I couldn’t help but roll my eyes. I was at a mandatory “training session” on patient communication for all clinicians at my institution. There, I was being coached on how to properly talk to patients. In theory, this isn’t a bad thing—we all need more education on how to facilitate inclusive and equitable conversations with patients.1 But here, I couldn’t help but feel a sense that I was being manipulated by the institution to improve patient satisfaction numbers by giving an affect of empathy. And this training is not just at my institution; these sessions are becoming increasingly commonplace in hospitals and clinics throughout the U.S. and the world.
Anyway, five long hours later—full of mandatory reflections, fun role-playing skits and team-building activities—I left with a greater curiosity about the patient-clinician relationship and the role of empathy in fostering it. Although it wasn’t the intended message, the one thing I learned during my five hours is that the American healthcare system is prompting us to commoditize empathy to improve revenue and profits. This is, needless to say, a very dangerous development.
So how can we, as clinicians, maintain and build our therapeutic alliances with patients based on the core principles of compassion and empathy? Let’s rheuminate.
Empathy vs. Sympathy
A lot has been written about empathy—and just like any other literature, there is a lot of rigorous evidence and theory, and there is a lot of less than high-quality literature.2 Studying a concept like empathy, which is enormously subjective, from a scientific standpoint becomes a slippery slope.3 Worse yet is that empathy is often confused for other, related concepts, such as sympathy and compassion. Sympathy reflects “feelings of pity and sorrow for someone’s misfortune,” whereas empathy is “the ability to understand and share the feelings of another.”4,5
With respect to rheumatology, sympathy can come in many forms. A recognition of the impact of pain or disability may drive a sense of sympathy. But this sympathy can be paternalistic and misguided. After all, the experience of chronic illness is not really a misfortune—the term is stigmatizing and disempowering. Sympathy may also compel us to do things that are not in the patients’ interest, in earnest but potentially harmful attempts to remove that sense of misfortune and make ourselves—but not necessarily the patient—feel better.

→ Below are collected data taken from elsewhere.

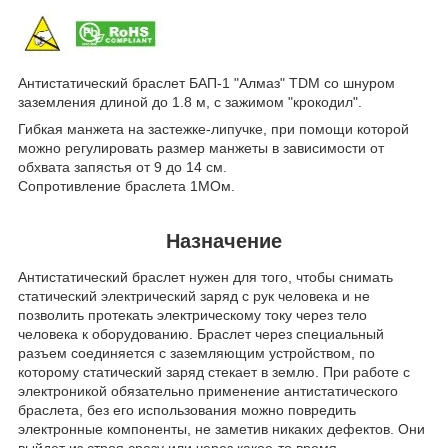
Антистатический браслет БАП-1 "Алмаз" TDM со шнуром
заземления длиной до 1.8 м, с зажимом "крокодил".
Гибкая манжета на застежке-липучке, при помощи которой
можно регулировать размер манжеты в зависимости от
обхвата запястья от 9 до 14 см.
Cопротивление браслета 1МОм.
Назначение
Антистатический браслет нужен для того, чтобы снимать
статический электрический заряд с рук человека и не
позволить протекать электрическому току через тело
человека к оборудованию. Браслет через специальный
разъем соединяется с заземляющим устройством, по
которому статический заряд стекает в землю. При работе с
электроникой обязательно применение антистатического
браслета, без его использования можно повредить
электронные компоненты, не заметив никаких дефектов. Они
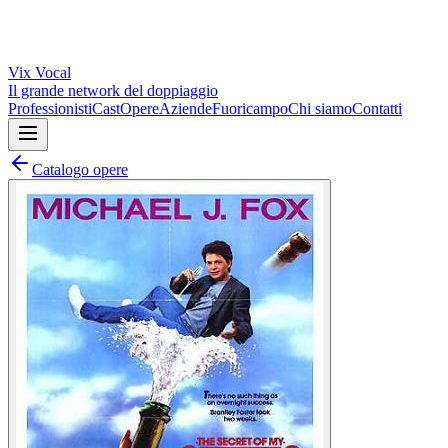
Vix
Vocal
Il grande network del doppiaggio
Professionisti
Cast
Opere
Aziende
Fuoricampo
Chi siamo
Contatti
Catalogo opere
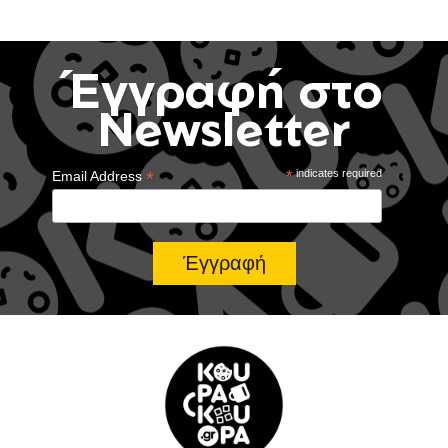
Έγγραφή στο
Newsletter
*
*
indicates required
Email Address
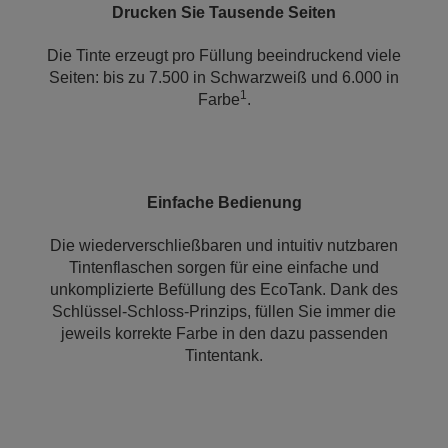
Drucken Sie Tausende Seiten
Die Tinte erzeugt pro Füllung beeindruckend viele
Seiten: bis zu 7.500 in Schwarzweiß und 6.000 in
1
Farbe
.
Einfache Bedienung
Die wiederverschließbaren und intuitiv nutzbaren
Tintenflaschen sorgen für eine einfache und
unkomplizierte Befüllung des EcoTank. Dank des
Schlüssel-Schloss-Prinzips, füllen Sie immer die
jeweils korrekte Farbe in den dazu passenden
Tintentank.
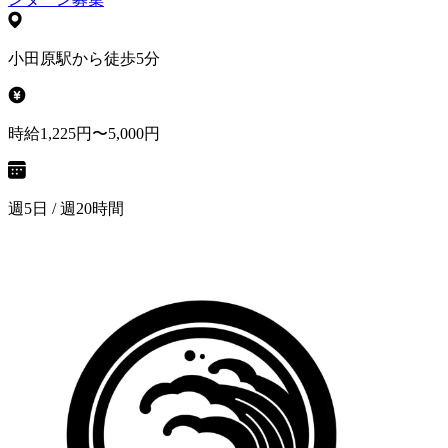
小田原駅から徒歩5分
時給1,225円〜5,000円
週5日 / 週20時間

This is in contrast to empathy, which doesn’t have that normative aspect of pity or sorrow. As rheumatologists, we can empathize with our patients’ sense of pain and disability as well as with their sense of determination and connectedness to the world. True empathy is much more difficult to experience because it rests on an effort to communicate for understanding. It’s a skill that requires dedicated practice and self-reflection. Empathy is also much more likely to be bidirectional—in that, once we truly empathize with patients, our patients can start to truly empathize with us. In short, empathy is at the heart of a healthy patient-clinician relationship.